**Input data**
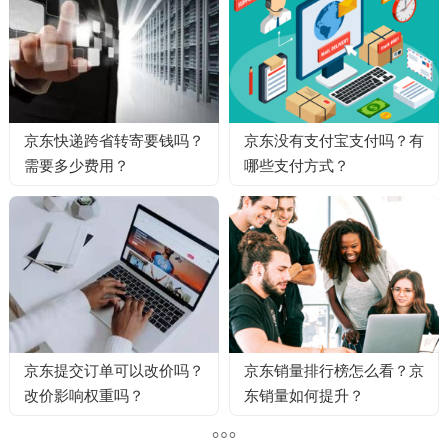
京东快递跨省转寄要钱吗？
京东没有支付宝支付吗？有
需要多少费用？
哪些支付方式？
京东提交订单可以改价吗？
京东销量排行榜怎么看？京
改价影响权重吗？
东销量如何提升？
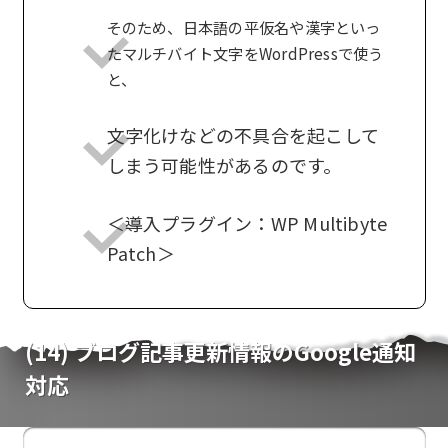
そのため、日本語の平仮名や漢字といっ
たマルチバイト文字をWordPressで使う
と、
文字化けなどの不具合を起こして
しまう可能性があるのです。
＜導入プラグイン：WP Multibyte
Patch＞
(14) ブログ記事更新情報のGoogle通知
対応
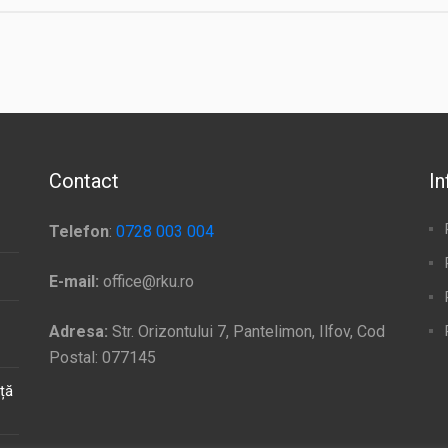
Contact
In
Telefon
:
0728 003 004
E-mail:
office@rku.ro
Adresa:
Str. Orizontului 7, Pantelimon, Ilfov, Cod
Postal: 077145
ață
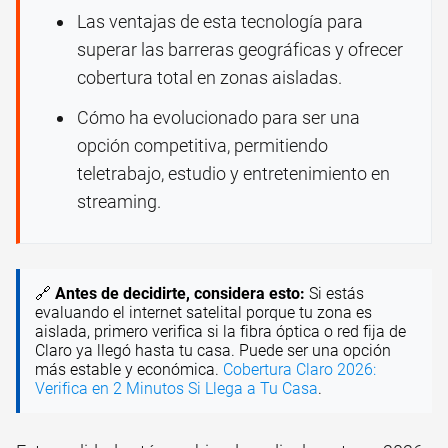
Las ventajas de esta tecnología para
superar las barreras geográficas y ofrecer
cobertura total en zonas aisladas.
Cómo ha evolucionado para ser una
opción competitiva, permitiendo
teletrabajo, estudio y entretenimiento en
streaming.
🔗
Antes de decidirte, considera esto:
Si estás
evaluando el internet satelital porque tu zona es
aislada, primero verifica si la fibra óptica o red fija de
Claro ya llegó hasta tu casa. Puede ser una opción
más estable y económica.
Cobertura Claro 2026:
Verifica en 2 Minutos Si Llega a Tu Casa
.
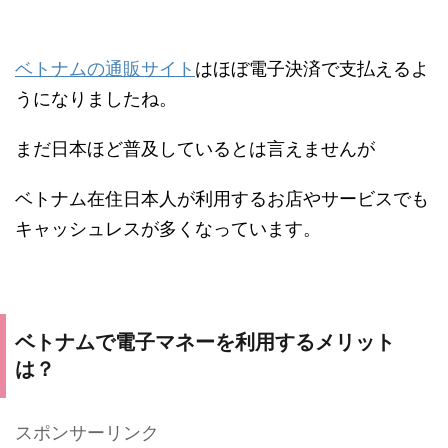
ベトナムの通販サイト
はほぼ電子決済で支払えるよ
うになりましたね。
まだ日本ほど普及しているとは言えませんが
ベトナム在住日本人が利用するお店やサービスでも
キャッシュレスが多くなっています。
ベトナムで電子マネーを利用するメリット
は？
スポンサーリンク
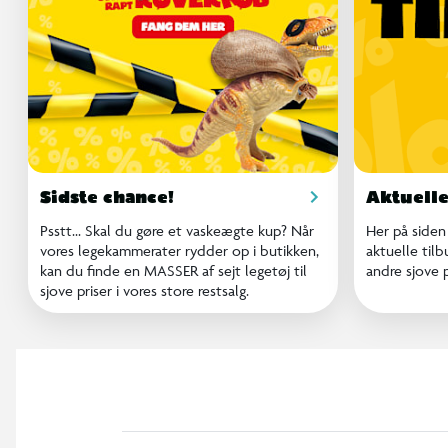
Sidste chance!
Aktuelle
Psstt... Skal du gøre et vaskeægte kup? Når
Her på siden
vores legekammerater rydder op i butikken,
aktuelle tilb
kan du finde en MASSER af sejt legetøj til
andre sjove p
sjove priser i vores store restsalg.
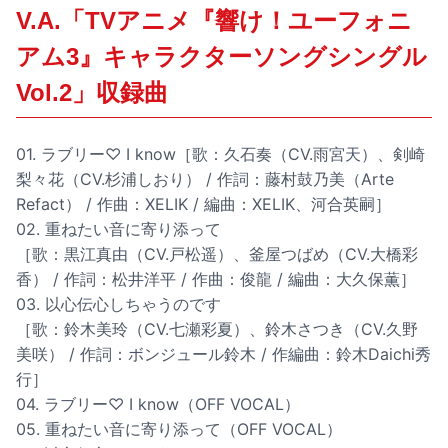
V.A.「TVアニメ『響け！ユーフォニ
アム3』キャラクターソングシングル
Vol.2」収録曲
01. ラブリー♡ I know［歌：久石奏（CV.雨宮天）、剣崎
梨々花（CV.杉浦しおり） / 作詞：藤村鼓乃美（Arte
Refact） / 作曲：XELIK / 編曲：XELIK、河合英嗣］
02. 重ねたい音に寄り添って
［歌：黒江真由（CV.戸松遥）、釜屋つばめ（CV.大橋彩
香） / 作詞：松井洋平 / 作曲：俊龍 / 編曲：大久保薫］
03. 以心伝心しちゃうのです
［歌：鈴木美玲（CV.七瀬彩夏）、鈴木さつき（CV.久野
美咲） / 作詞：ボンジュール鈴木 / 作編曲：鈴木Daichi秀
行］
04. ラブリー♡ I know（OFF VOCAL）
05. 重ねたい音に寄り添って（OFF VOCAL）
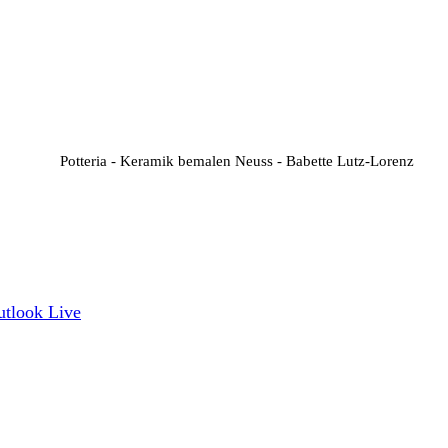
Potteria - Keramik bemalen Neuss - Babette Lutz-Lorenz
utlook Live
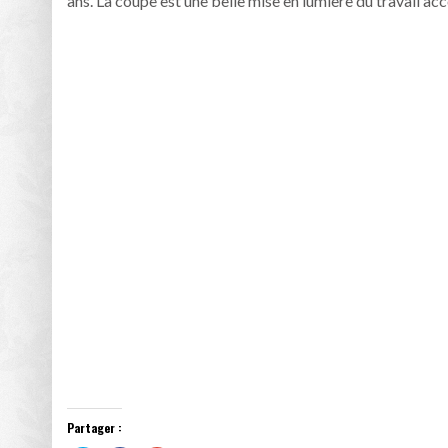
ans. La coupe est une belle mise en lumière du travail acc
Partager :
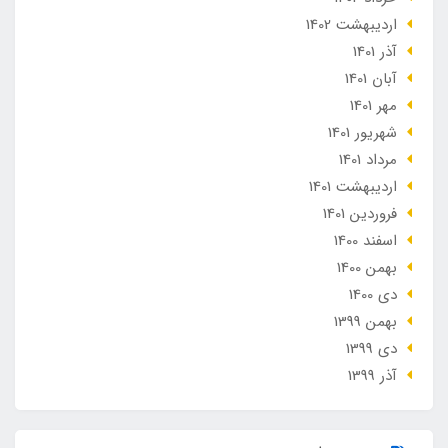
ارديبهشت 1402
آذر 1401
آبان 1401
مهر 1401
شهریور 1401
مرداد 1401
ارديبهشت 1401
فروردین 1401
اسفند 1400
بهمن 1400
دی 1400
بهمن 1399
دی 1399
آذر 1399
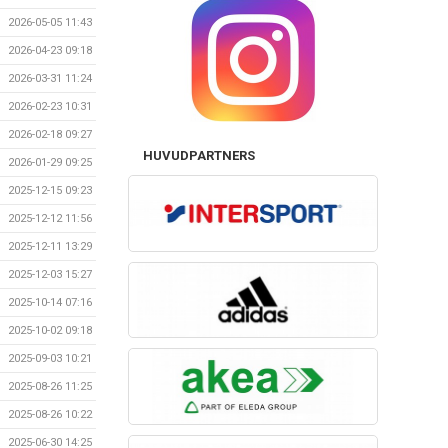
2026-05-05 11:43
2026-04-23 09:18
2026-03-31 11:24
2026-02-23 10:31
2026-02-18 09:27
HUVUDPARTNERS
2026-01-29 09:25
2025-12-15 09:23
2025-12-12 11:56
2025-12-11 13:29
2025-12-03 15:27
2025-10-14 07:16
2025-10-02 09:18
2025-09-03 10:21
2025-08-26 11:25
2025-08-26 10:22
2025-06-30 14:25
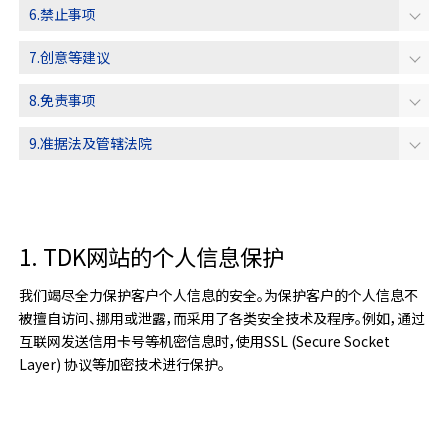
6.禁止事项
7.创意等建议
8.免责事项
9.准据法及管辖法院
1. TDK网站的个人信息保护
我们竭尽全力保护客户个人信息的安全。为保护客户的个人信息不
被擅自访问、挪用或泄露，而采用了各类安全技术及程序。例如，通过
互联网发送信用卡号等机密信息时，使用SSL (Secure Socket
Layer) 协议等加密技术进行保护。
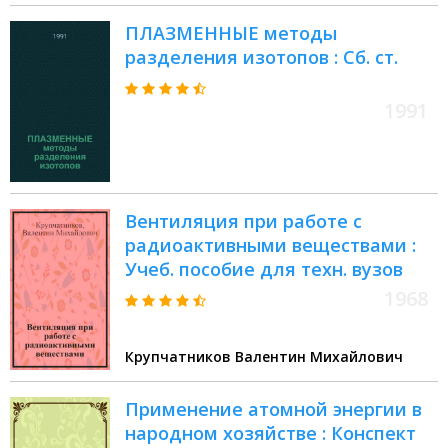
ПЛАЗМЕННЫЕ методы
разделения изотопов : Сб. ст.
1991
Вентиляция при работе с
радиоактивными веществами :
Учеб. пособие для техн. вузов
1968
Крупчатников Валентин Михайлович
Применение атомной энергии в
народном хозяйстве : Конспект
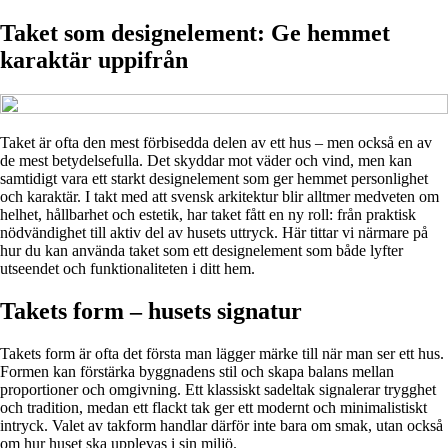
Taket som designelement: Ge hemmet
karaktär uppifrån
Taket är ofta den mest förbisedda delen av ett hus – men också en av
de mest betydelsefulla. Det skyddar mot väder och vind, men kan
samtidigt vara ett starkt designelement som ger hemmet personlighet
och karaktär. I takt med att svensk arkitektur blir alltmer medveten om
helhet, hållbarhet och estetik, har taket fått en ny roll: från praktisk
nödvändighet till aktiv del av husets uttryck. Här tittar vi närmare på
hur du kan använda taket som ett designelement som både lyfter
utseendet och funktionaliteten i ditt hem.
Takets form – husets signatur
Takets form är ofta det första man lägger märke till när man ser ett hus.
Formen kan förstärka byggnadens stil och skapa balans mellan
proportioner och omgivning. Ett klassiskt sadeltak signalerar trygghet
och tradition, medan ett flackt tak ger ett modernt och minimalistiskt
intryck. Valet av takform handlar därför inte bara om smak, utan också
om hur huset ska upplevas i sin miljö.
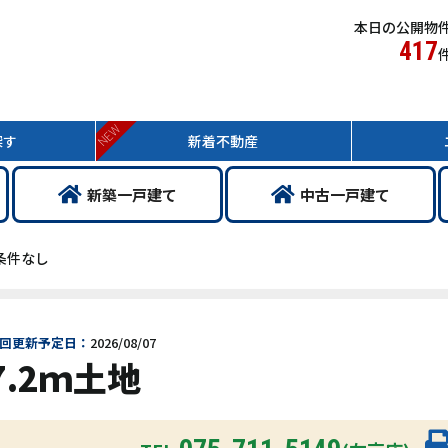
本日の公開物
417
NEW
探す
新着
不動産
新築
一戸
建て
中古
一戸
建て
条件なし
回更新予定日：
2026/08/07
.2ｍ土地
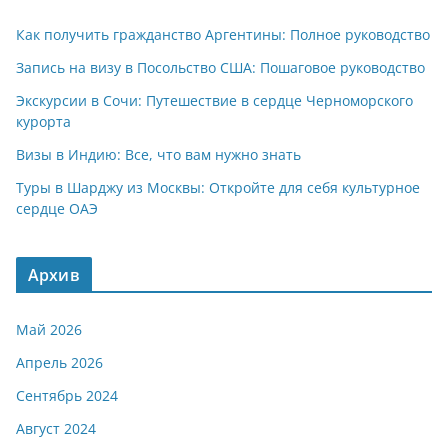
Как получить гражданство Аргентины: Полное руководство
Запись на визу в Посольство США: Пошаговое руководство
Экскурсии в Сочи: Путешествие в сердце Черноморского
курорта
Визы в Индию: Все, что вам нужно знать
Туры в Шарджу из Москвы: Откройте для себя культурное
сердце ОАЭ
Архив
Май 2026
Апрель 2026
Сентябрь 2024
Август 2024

**Task item**
All that should appear in the answer is the lines above from the line with "2025-10-02 09:18" through the line with "Применение атомной энергии в", retyped exactly, pictures left out.

**Written reply**
2025-10-02 09:18
2025-09-03 10:21
2025-08-26 11:25
2025-08-26 10:22
2025-06-30 14:25
6.禁止事项
7.创意等建议
8.免责事项
9.准据法及管辖法院
1. TDK网站的个人信息保护
我们竭尽全力保护客户个人信息的安全。为保护客户的个人信息不
被擅自访问、挪用或泄露，而采用了各类安全技术及程序。例如，通过
互联网发送信用卡号等机密信息时，使用SSL (Secure Socket
Layer) 协议等加密技术进行保护。
ПЛАЗМЕННЫЕ методы
разделения изотопов : Сб. ст.
1991
Вентиляция при работе с
радиоактивными веществами :
Учеб. пособие для техн. вузов
1968
Крупчатников Валентин Михайлович
Применение атомной энергии в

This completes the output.